Aber auch der Übergang vom Gehweg in einen Radwegbereich muss deutlich gemacht werden. Speziell wenn blinde und sehbehinderte Menschen sich quer über den Gehweg zu einem Einstieg in den Bus bewegen, kommt es häufig zu einem Konflikt mit Radfahrern. Hier kann wieder eine bestimmte „Beschilderung“ am Boden helfen, Menschen mit Sinneseinschränkungen auf diesen Konflikt hinzuweisen. Dieses Thema ist speziell in Münster, einer Stadt mit sehr hohem Radfahreranteil, wichtig. Durch den auffallend weißen Streifen, der den Radweg einrahmt, soll auch der Radfahrer für die besondere Querungssituation sensibilisiert werden, denn obschon er halten muss, wenn Busfahrgäste ein- und aussteigen, wird dies in der Praxis häufig nicht gemacht.
Weiterhin wird entlang des erhöhten weißen Bordsteines ein 30 cm breiter weißer Leitstreifen aus Rippenplatten in Gehrichtung verlegt. Dieser helle Leitstreifen ist zur Herstellung eines ausreichenden visuellen Kontrastes eingerahmt von dunklen Gehwegplatten und mündet in das Aufmerksamkeitsfeld aus weißen Noppenplatten am Buseinstieg. Der Hell-Dunkel-Kontrast ist gerade für Menschen mit Seheinschränkungen sehr wichtig.
Der Leitstreifen entlang des Bordsteines kann nicht nur seine leitende Funktion für Menschen mit Sehbehinderungen erfüllen, sondern auch als eine Warnfunktion für Fahrgäste der Busunternehmen dienen. Vergleichbar ist dies mit den kontrastreichen Markierungen an Bahnsteigen, die beim Einfahren der Züge nicht überschritten werden sollen. Gerade auch für Kinder ist dieser eindeutig erkennbare weiße Streifen ein deutliches Signal, den Bereich zwischen Streifen und Bordstein zu meiden. Er ist ein Zugewinn an Sicherheit sowohl für alle wartenden Fahrgäste als auch für die Busfahrer/-innen. Praxiserfahrungen zeigen, dass die Fahrgäste bei der Anfahrt des Busses in den Haltestellenbereich hinter die Linie zurücktreten und sich somit aus dem Bereich des Seitenspiegels entfernen.

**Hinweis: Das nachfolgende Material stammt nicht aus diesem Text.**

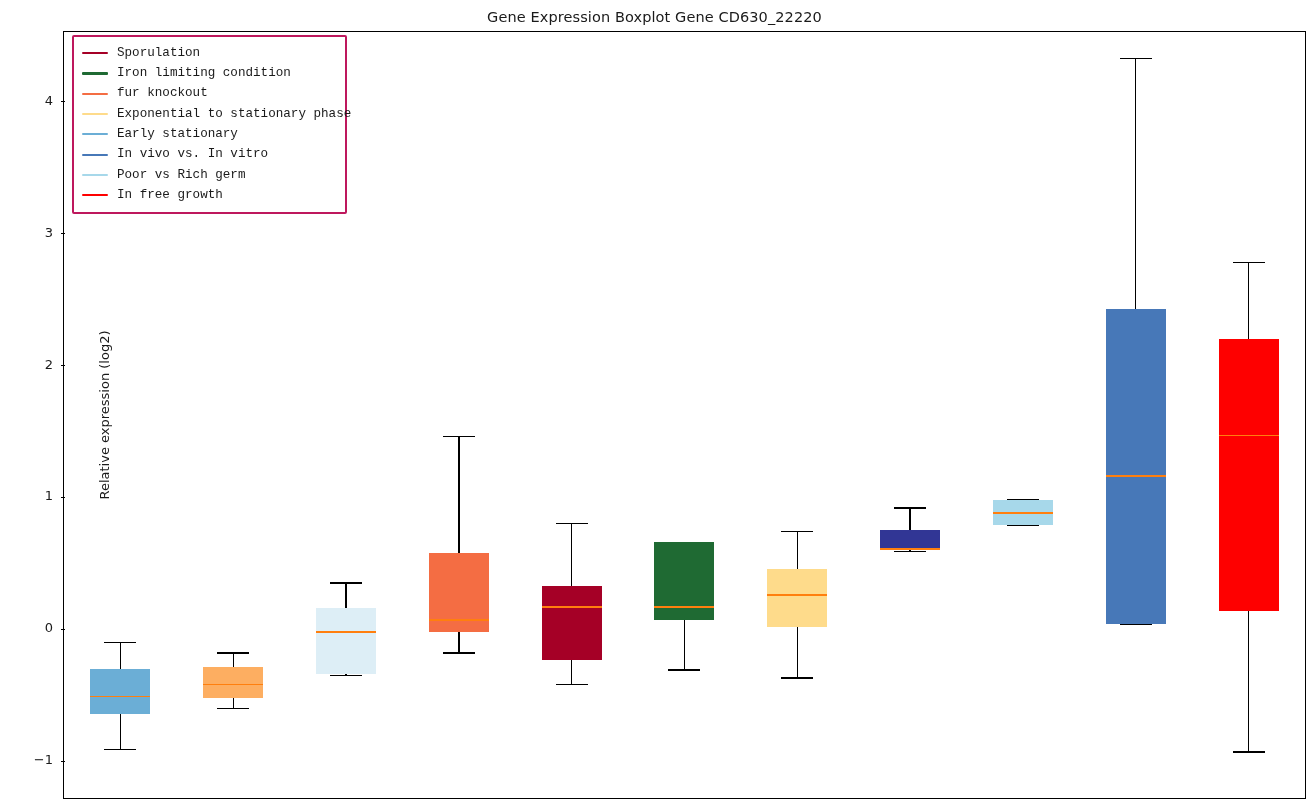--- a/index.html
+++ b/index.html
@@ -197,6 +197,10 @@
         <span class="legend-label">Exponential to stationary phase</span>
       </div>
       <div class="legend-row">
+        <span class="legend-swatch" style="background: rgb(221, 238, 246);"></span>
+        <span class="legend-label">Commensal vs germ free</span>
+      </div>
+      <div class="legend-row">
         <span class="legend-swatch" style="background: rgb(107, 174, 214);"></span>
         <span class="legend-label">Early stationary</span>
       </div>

Die Stadt Münster wird auch in diesem Jahr keine eigenen neuen Wartehallen aufstellen. Die WALL AG aus Berlin hat in den vergangenen Jahren im Innenstadtbereich bereits einige vorhandene ältere Wartehallen gegen neue Hallen ausgetauscht. In diesem Jahr sollen die letzten Werbe-Wartehallen im backsteinroten Design aufgestellt werden. Dies geschieht an Haltestellen, die bereits Werbe-Wartehallen haben. Die Stadt Münster wird von der WALL-AG ein paar ausgemusterte Hallen erwerben und farbig umlackiert und aufgearbeitet an neuen Standorten aufstellen, an denen noch keine Hallen oder alte Metallhallen stehen.